Copy out word for word the lines in the records below, from the line with "How to Apply for US Bank FlexPerks Gold" to the line with "comprehensive travel insurance.", including both of those lines.

START Entries provided

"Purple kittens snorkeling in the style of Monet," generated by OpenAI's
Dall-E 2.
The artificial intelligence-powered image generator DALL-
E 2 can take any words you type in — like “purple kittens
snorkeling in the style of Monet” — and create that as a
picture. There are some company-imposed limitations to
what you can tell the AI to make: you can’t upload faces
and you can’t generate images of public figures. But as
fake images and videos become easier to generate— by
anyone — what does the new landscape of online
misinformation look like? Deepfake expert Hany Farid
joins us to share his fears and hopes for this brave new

END Entries provided
START Entries provided

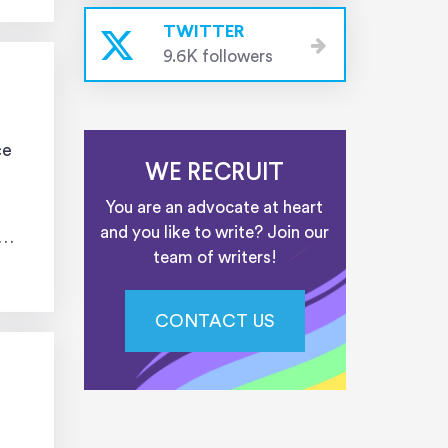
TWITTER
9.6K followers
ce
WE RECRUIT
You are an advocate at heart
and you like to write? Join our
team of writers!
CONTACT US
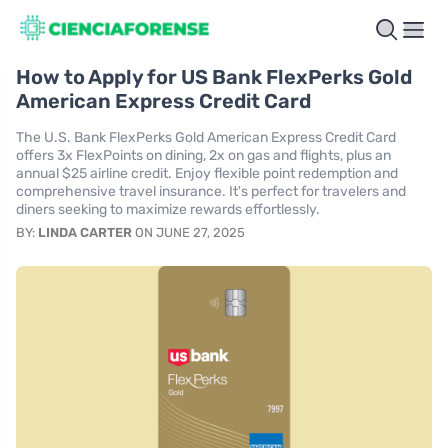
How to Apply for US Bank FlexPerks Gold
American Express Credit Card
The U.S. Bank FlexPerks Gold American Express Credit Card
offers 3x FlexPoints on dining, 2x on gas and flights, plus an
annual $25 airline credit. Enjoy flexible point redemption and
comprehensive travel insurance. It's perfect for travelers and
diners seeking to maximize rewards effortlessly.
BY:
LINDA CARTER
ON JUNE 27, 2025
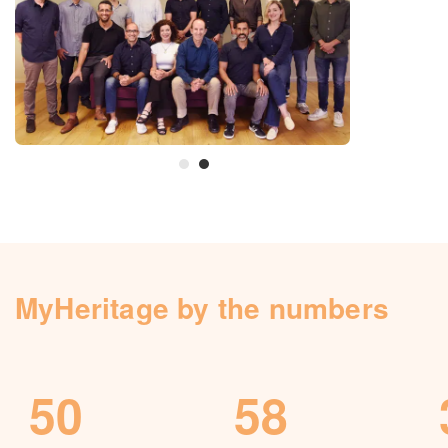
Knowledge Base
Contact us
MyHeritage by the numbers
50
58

END Entries provided

* **Answer for this exercise**
How to Apply for US Bank FlexPerks Gold
American Express Credit Card
The U.S. Bank FlexPerks Gold American Express Credit Card
offers 3x FlexPoints on dining, 2x on gas and flights, plus an
annual $25 airline credit. Enjoy flexible point redemption and
comprehensive travel insurance. It's perfect for travelers and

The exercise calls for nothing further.